Printing colour

When you use CSS with your browser, the colours that you see are from the display emitting light. When the red, green, and blue primary colours combine to make a colour, they are additive: the more of each component there is, the lighter the colour. Which is why #FFF is white (or why white is #FFF, depending on your perspective).
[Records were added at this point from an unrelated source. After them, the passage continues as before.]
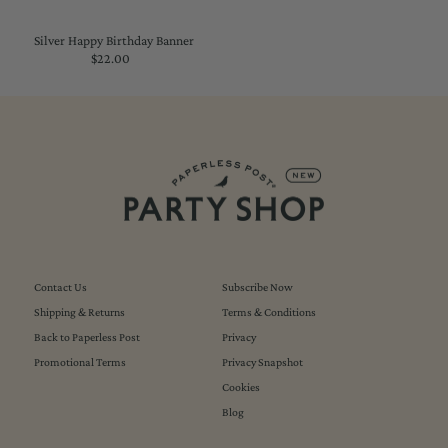
Silver Happy Birthday Banner
$22.00
Regular
Price
Contact Us
Subscribe Now
Shipping & Returns
Terms & Conditions
Back to Paperless Post
Privacy
Promotional Terms
Privacy Snapshot
Cookies
Blog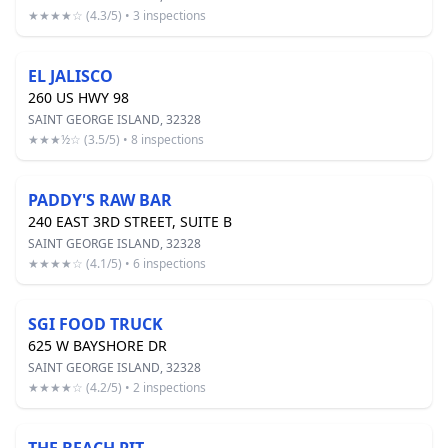
★★★★☆ (4.3/5) • 3 inspections
EL JALISCO
260 US HWY 98
SAINT GEORGE ISLAND, 32328
★★★½☆ (3.5/5) • 8 inspections
PADDY'S RAW BAR
240 EAST 3RD STREET, SUITE B
SAINT GEORGE ISLAND, 32328
★★★★☆ (4.1/5) • 6 inspections
SGI FOOD TRUCK
625 W BAYSHORE DR
SAINT GEORGE ISLAND, 32328
★★★★☆ (4.2/5) • 2 inspections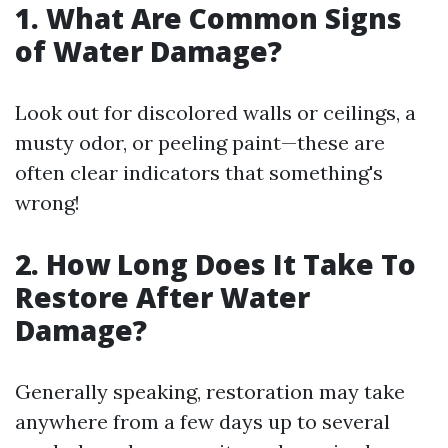
1. What Are Common Signs
of Water Damage?
Look out for discolored walls or ceilings, a
musty odor, or peeling paint—these are
often clear indicators that something's
wrong!
2. How Long Does It Take To
Restore After Water
Damage?
Generally speaking, restoration may take
anywhere from a few days up to several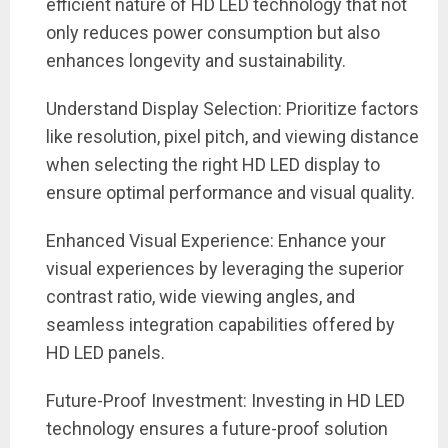
efficient nature of HD LED technology that not
only reduces power consumption but also
enhances longevity and sustainability.
Understand Display Selection: Prioritize factors
like resolution, pixel pitch, and viewing distance
when selecting the right HD LED display to
ensure optimal performance and visual quality.
Enhanced Visual Experience: Enhance your
visual experiences by leveraging the superior
contrast ratio, wide viewing angles, and
seamless integration capabilities offered by
HD LED panels.
Future-Proof Investment: Investing in HD LED
technology ensures a future-proof solution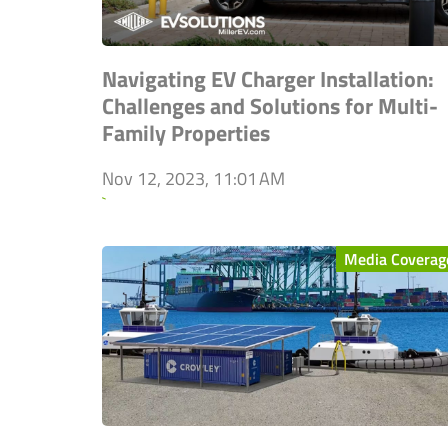
Navigating EV Charger Installation:
Challenges and Solutions for Multi-
Family Properties
Nov 12, 2023, 11:01 AM
`
Media Coverag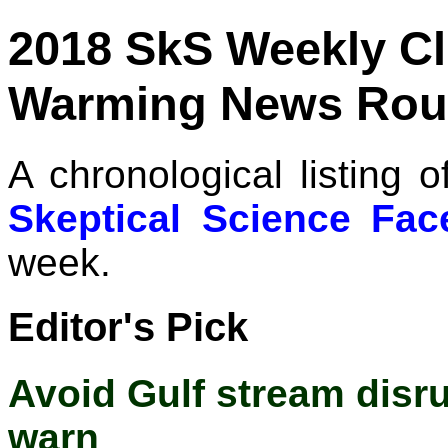
2018 SkS Weekly C
Warming News Rou
A chronological listing 
Skeptical Science Fa
week.
Editor's Pick
Avoid Gulf stream disrup
warn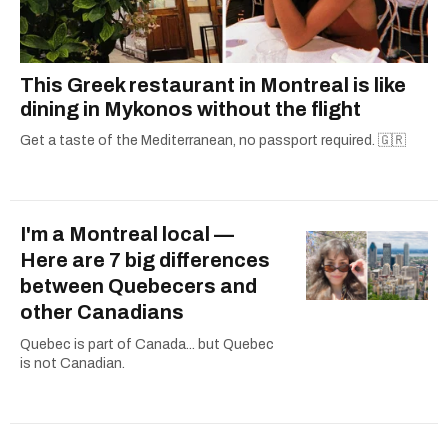
This Greek restaurant in Montreal is like
dining in Mykonos without the flight
Get a taste of the Mediterranean, no passport required. 🇬🇷
I'm a Montreal local —
Here are 7 big differences
between Quebecers and
other Canadians
Quebec is part of Canada... but Quebec
is not Canadian.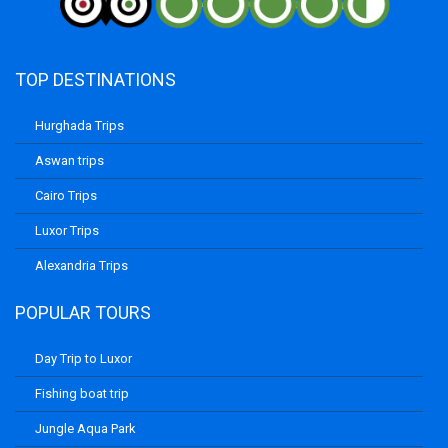
TOP DESTINATIONS
Hurghada Trips
Aswan trips
Cairo Trips
Luxor Trips
Alexandria Trips
POPULAR TOURS
Day Trip to Luxor
Fishing boat trip
Jungle Aqua Park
Conversely, when you print, the colours that you see are from the light that is reflected from the printed surface. When the cyan, magenta, and yellow primaries combine to make a colour, they are subtractive: the more of each component there is, the darker the colour. cmyk(1, 1, 1, 0) should give black, but in practice, it’s closer to a muddy brown. That’s one reason why black is added as the fourth colour.[9] Using black ink is also less expensive than using a triple quantity of coloured inks. Text is typically printed solely in black to avoid problems if the other three inks are not perfectly aligned. A ‘richer’ black, which might be used for example in a graphic, can be made by applying solid black over one or more other colours.

Figure 14. RGB and CMY

RGB and CMY

The relationship between RGB and CMY was first demonstrated by James Clerk Maxwell around 1860. Put simply, the printing primaries are the secondary colours of the transmitted light primaries, and vice-versa: cyan is blue plus green, or white minus red, and similarly for magenta and yellow. However, as the following figure shows, CMYK printing inks do not have the same gamut (i.e., colour range) as the sRGB colour space that is used for RGB colours on the web, and neither covers the full gamut of visible light.
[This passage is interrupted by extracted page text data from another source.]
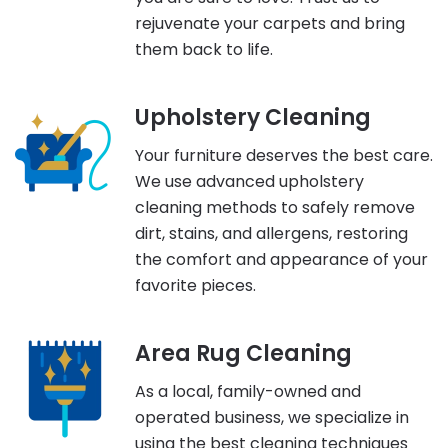
rejuvenate your carpets and bring
them back to life.
Upholstery Cleaning
Your furniture deserves the best care.
We use advanced upholstery
cleaning methods to safely remove
dirt, stains, and allergens, restoring
the comfort and appearance of your
favorite pieces.
Area Rug Cleaning
As a local, family-owned and
operated business, we specialize in
using the best cleaning techniques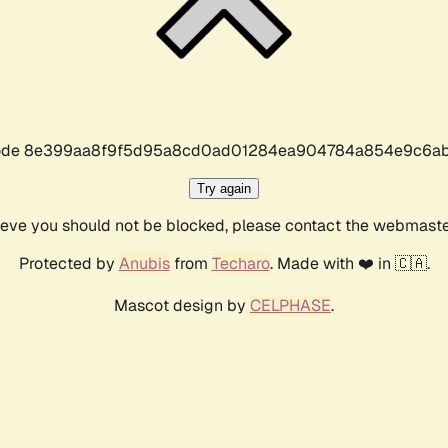
r code 8e399aa8f9f5d95a8cd0ad01284ea904784a854e9c6ab
Try again
lieve you should not be blocked, please contact the webmast
Protected by
Anubis
from
Techaro
. Made with ❤️ in 🇨🇦.
Mascot design by
CELPHASE
.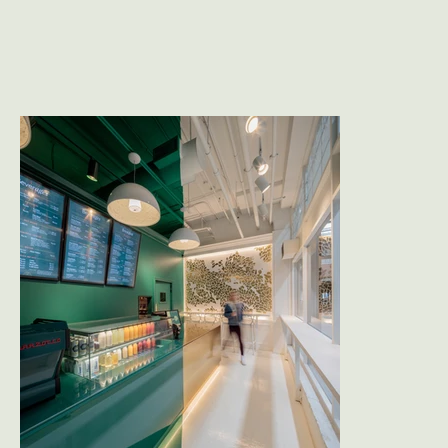
exposed concrete lend a sense of openness, 
while walls, ceilings, and floors are covered in 
matching hues, creating a seamless color field 
that envelops the visitor from the moment they 
step inside.

The brand’s signature green pops against a 
canvas of monochromatic whites, visible from 
the street and instantly recognizable. Custom 
CNC-cut metal details add texture and depth. 
Brass accents offer a touch of refinement in an 
otherwise industrial palette.

The result is an experience that feels larger than 
its footprint - visually captivating, easy to 
replicate, and rooted in a design language that’s 
as fresh as the food it serves.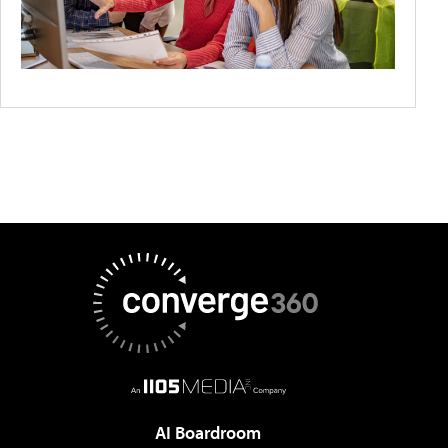
AI Boardroom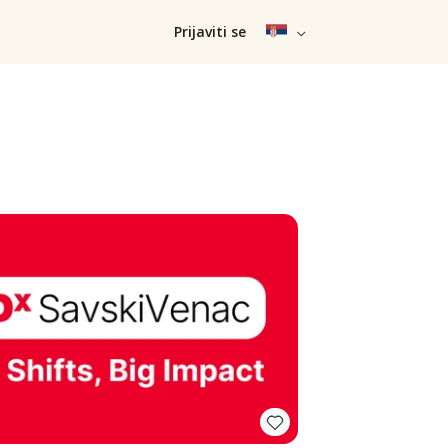
Prijaviti se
Figure 15. sRGB and CMYK gamuts

sRGB and CMYK gamuts

These differences between sRGB and CMYK might affect your use of colour. Every device or process for printing that you encounter will have a way of representing RGB colours using CMYK, but that is usually by shifting colours so that out-of-gamut colours can be printed (and shifting nearly out-of-gamut colours so they do not look the same as the shifted colours). If your paged media will mostly be viewed on screen, possibly with some local printing by end users, then RGB colours may be best. However, if your paged media will be commercially printed, discuss with your printer whether to use RGB or CMYK for images, etc., and who will do the final conversion to CMYK. Preparing images for commercial printing is a complex subject that is beyond the scope of this tutorial.



[9] The ‘K’ in ‘CMYK’ is from the black printing plate being the ‘key’ plate against which the other plates are aligned.